- [Source document]
▼

218. Sir Christopher, please go ahead.
(Sir Christopher Bland) Chairman, I would like briefly
to set out the perspective from the BBC's point of view, and indeed
to set out the BBC's stall. The Davies Committee rightly spoke
of the fourth broadcasting revolution, a revolution in which technological
developments will increase the number and change the nature of
services available, drive the UK's economic growth through the
switch to digital broadcasting and increased Internet use, and
provide powerful new tools to create an education.dot.society
and make citizens.dot.uk of us all. We set out in detail a range
of service proposals for this new world designed to achieve a
step change in the contribution we believe the BBC can make to
the UK's creativity, to learning and to citizenship. These new
BBC services are essential in driving digital take-up to the level
at which analogue switch-off becomes possible. That level will
not be reached by pay-per-view and subscription services on their
own. As viewing and listening fragments, market pressures drive
commercial operators to concentrate on a more limited range of
popular and profitable activities: films, game shows, sport, soaps,
e-commerce, and all have a worthwhile place. In the week beginning
the 6 November, a week in which you could have watched The
River, Ivan the Terrible, Walking with Dinosaurs,
The Cops, Real Women, How Do You Want Me?

▲

- [Work item A]
Please copy the records word for word, everything from the line containing "Between point (506, 614)" down to the line containing "Who is shorter, matte".

- [Records shown]
▼

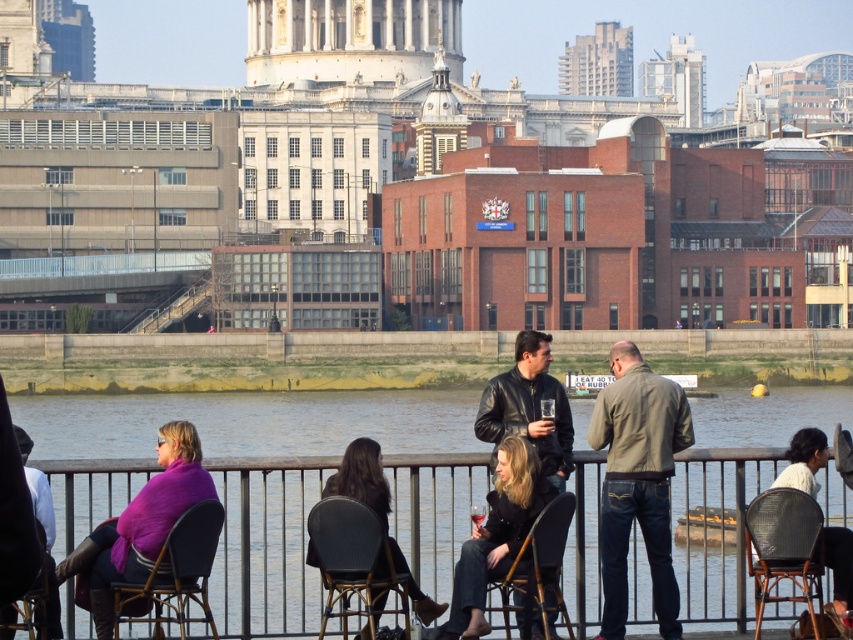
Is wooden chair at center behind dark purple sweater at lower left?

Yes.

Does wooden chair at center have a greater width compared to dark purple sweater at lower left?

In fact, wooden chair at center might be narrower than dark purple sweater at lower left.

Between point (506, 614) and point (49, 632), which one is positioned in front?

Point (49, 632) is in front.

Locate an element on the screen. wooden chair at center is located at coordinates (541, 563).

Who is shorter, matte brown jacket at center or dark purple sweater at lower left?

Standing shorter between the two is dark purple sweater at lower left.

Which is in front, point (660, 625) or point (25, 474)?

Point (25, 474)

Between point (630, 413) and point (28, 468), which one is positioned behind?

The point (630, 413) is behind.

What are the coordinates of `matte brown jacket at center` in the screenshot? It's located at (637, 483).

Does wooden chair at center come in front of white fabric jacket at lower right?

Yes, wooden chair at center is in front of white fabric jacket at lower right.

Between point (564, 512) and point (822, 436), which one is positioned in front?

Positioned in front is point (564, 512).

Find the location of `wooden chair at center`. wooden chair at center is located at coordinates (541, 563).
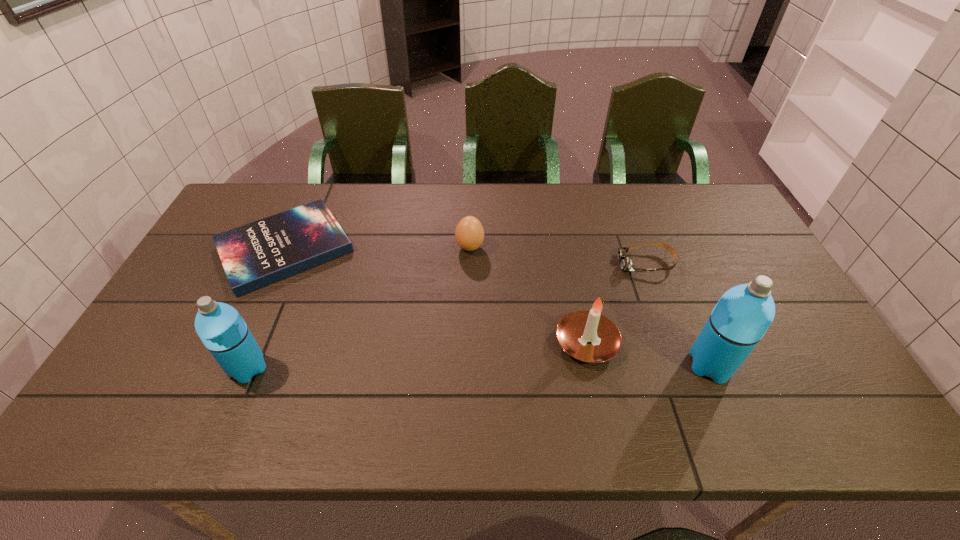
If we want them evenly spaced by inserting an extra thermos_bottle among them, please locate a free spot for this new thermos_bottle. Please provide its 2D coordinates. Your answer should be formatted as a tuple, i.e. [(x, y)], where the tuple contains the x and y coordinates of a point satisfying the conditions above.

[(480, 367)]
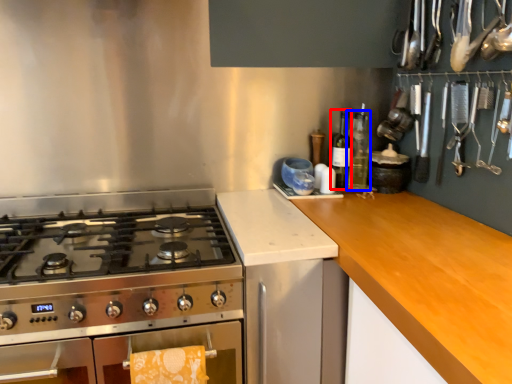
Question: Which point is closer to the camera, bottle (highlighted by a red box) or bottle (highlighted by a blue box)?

▲

- [Work item B]
In the hearing transcript on the BBC's digital plans, what leads commercial operators to focus on a narrower range of activities? Answer in one to three sentences.

- [Task solution A]
Between point (506, 614) and point (49, 632), which one is positioned in front?

Point (49, 632) is in front.

Locate an element on the screen. wooden chair at center is located at coordinates (541, 563).

Who is shorter, matte brown jacket at center or dark purple sweater at lower left?

- [Task solution B]
As viewing and listening fragment, market pressures push commercial operators to concentrate on a more limited range of popular and profitable activities. These include films, game shows, sport, soaps and e-commerce.